■ **Selected excerpt**
The course was long and I decided early on that I would think. Really think about things while I ran or walked. I had three topics two of which were Jake and Julia. I thought about how far these angels have come in life and how my life would never be what it is without them.  I would not be on a Spartan course working my ass off if it wasn’t for what I am trying to teach them. Never give up on your goals and what you want for anybody, any reason, or anything. Keep pushing yourself even when things get in your way or seem as if they will never get better. Never settle or accept average for that is not what will get you through life. Hard work and determination will get you through any situation placed before you.  Passion about what you love will get you through hell. You just have to want it bad enough.

■ **Work instruction**
Answer these questions about the Spartan course passage:
1. How many topics did the writer plan to think about during the course?
2. Which two of those topics does the passage name?
3. What does the passage say will get you through hell?

■ **Extracted information**

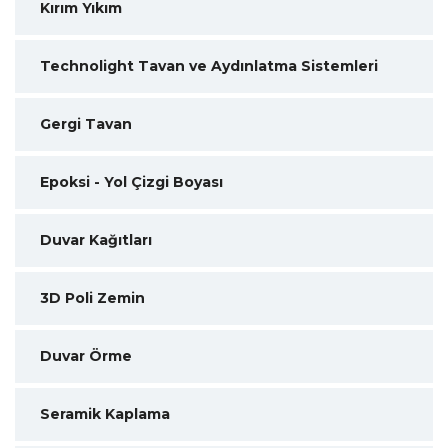
Kırım Yıkım
Technolight Tavan ve Aydınlatma Sistemleri
Gergi Tavan
Epoksi - Yol Çizgi Boyası
Duvar Kağıtları
3D Poli Zemin
Duvar Örme
Seramik Kaplama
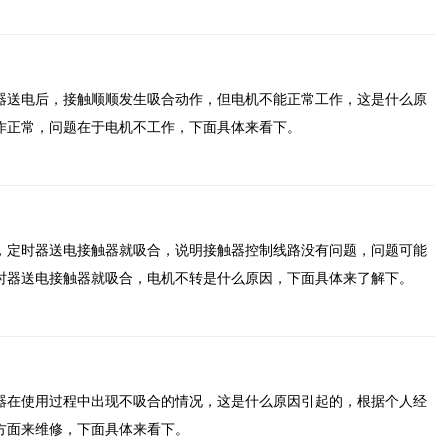
器送电后，接触顺顺发生吸合动作，但电机不能正常工作，这是什么原
作正常，问题在于电机不工作，下面具体来看下。
，定时器送电接触器就吸合，说明接触器控制线路没有问题，问题可能
时器送电接触器就吸合，电机不转是什么原因，下面具体来了解下。
器在使用过程中出现不吸合的情况，这是什么原因引起的，根据个人经
方面来维修，下面具体来看下。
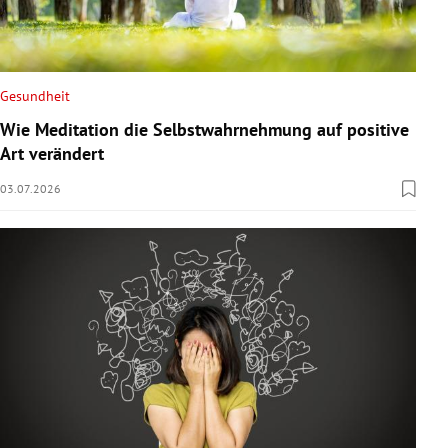
Gesundheit
Wie Meditation die Selbstwahrnehmung auf positive
Art verändert
03.07.2026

■ **Answer box**
1. Three.
2. Jake and Julia.
3. Passion about what you love.